Last fall he drove up to Evanston during a bye week to take the physical fitness portion of the FBI exam. He remains in the early stages of an 18-month FBI process while going through the application steps with the Department of Homeland Security and the Chicago Police Department.

“Once you get in there the possibilities are endless,” Shannon said.

Ultimately, Shannon’s dream is to work in the Secret Service, his father said. Interning with the Notre Dame Police Department last spring, which included ridealongs and shifts with the dispatcher, gave Shannon more insight into his career choice.

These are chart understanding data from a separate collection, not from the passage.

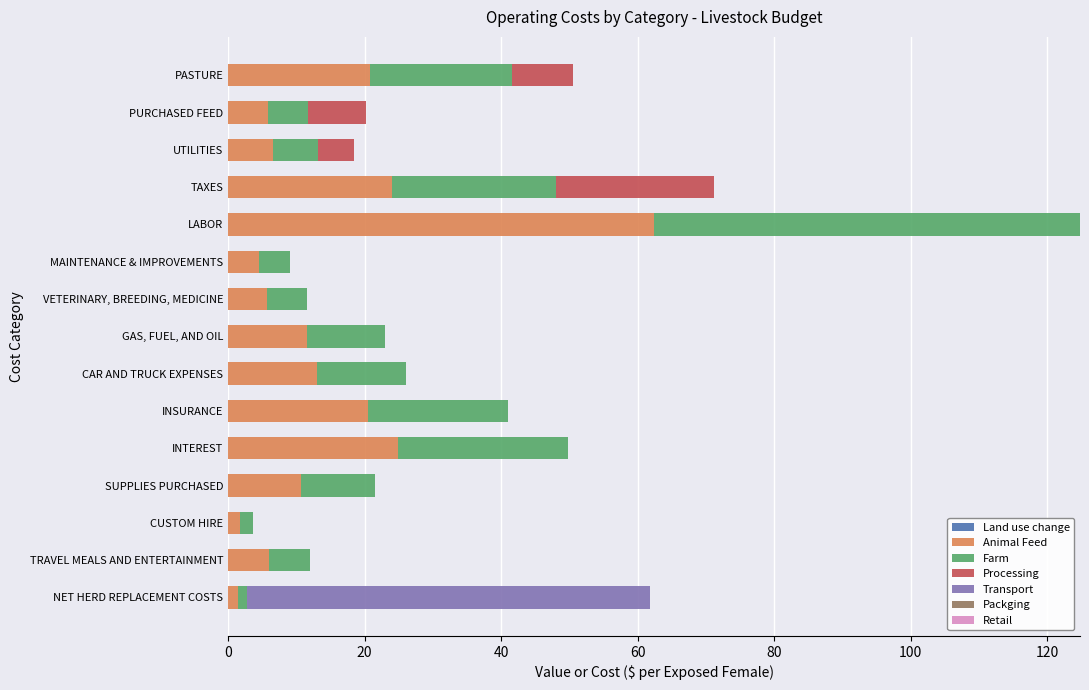

What value does the Animal Feed series have at PURCHASED FEED?

5.9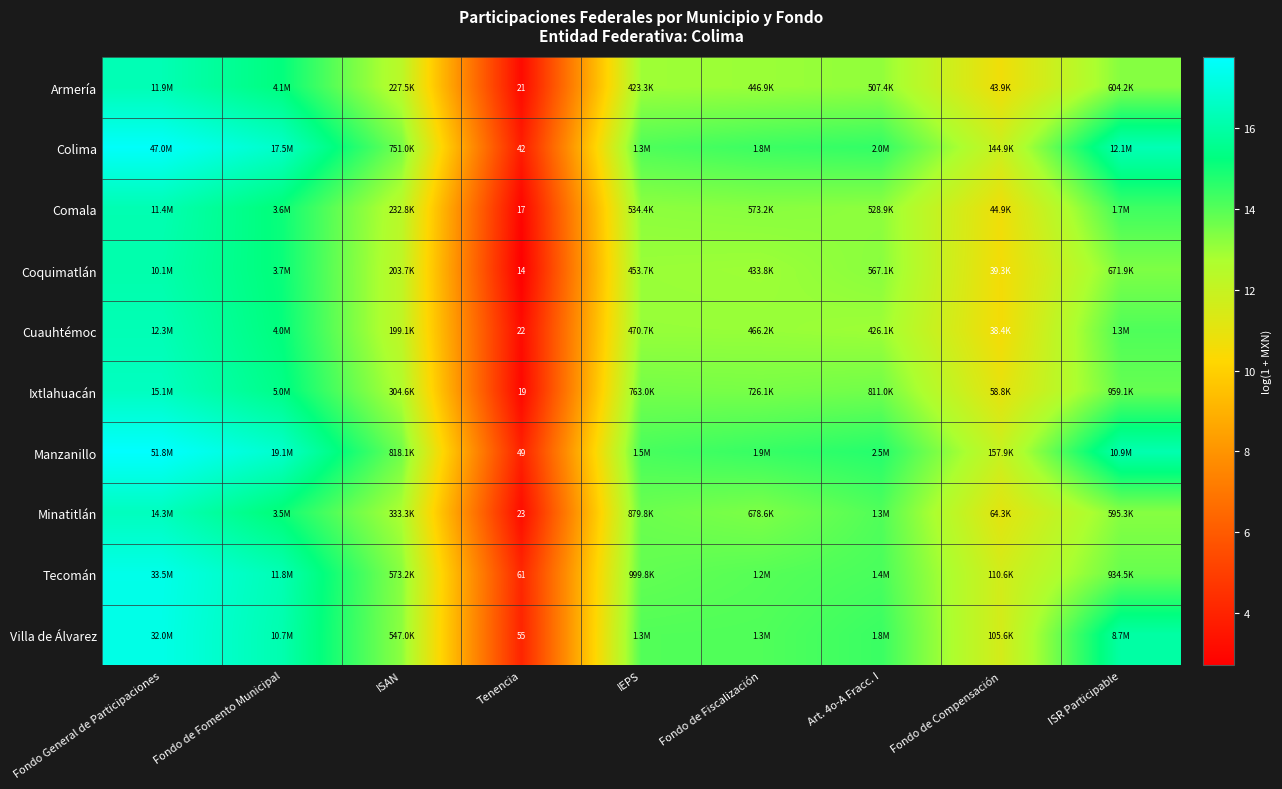

Which has a higher value, Tenencia or Art. 4o-A Fracc. I?

Art. 4o-A Fracc. I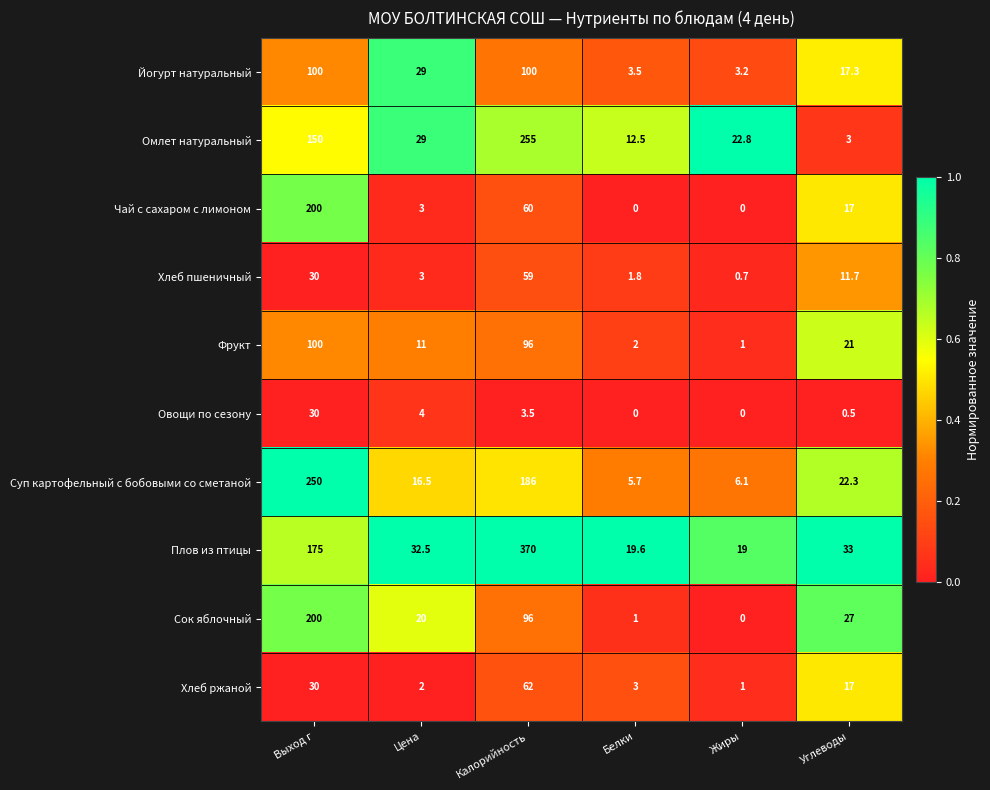

True or false: Фрукт has a value of 1.0 at Жиры.

True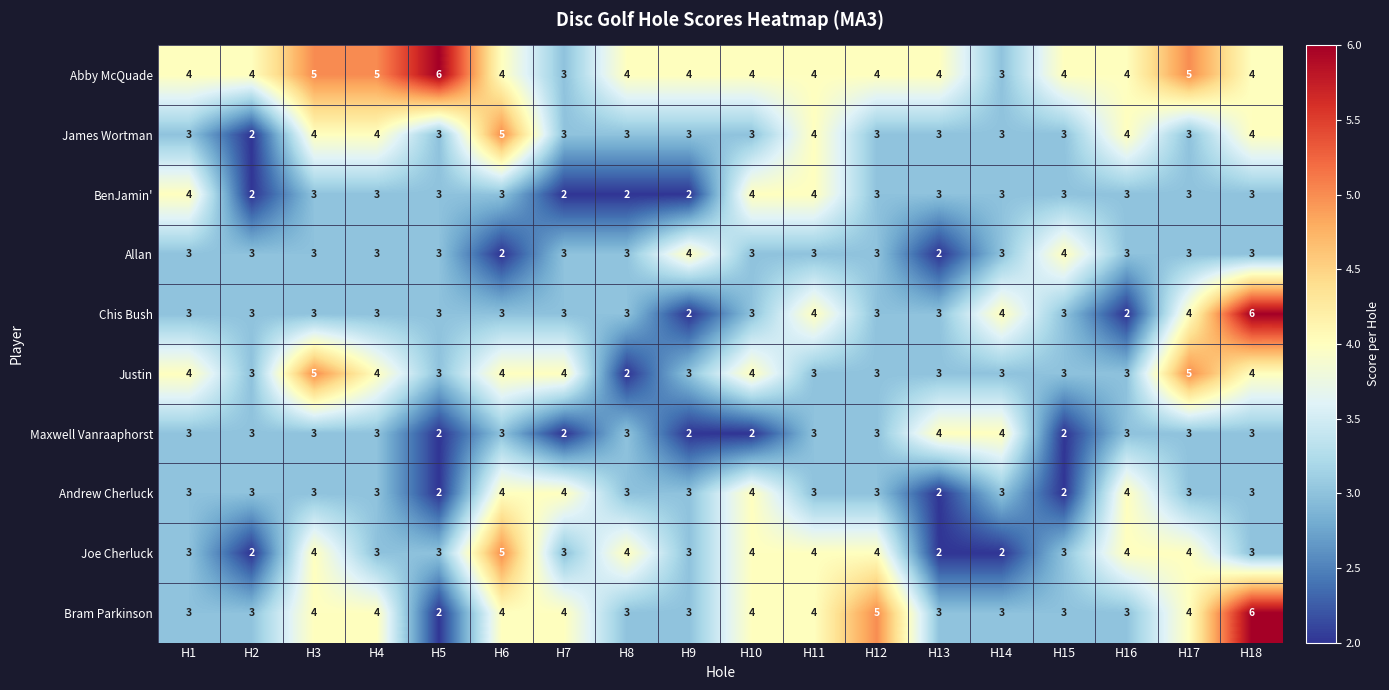

True or false: Andrew Cherluck has a value of 3 at H17.

True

“We got to do a bunch of cool stuff,” he said.

Shannon credited Notre Dame police chief Keri Kei Shibata as an inspiration.

“She’s awesome,” Shannon said. “Everyone loves her. She’s done a great job there.”

A three-year starter with 38 consecutive starts, Shannon earned the game ball on Nov. 30 in a 45-24 win at Stanford. His fumble recovery on a punt and another downed punt deep in Cardinal territory gave him one final chance to impress the 16-member selection committee for the Mannelly Award.

Shannon also graded out near the top of the analytics compiled by Pro Football Focus’ college division, which contracts with Notre Dame. Rubio, who was part of the voting panel, credited Shannon’s overall excellence and athleticism as deciding factors.

“He looked like an athlete that could also snap a hell of a ball,” Rubio said. “They were all freaks. Shannon was just a little bit more athletic, and he had some huge plays.”

Now that he has made history at the long-overlooked position, Shannon hopes he’s the first in a long line of Mannelly Award winners. Where does he plan to display the trophy?

“Somewhere I can see it every day to remind myself of the hard work and the things that I’ve accomplished,” he said, “but also the things I can keep working on to get better every day.”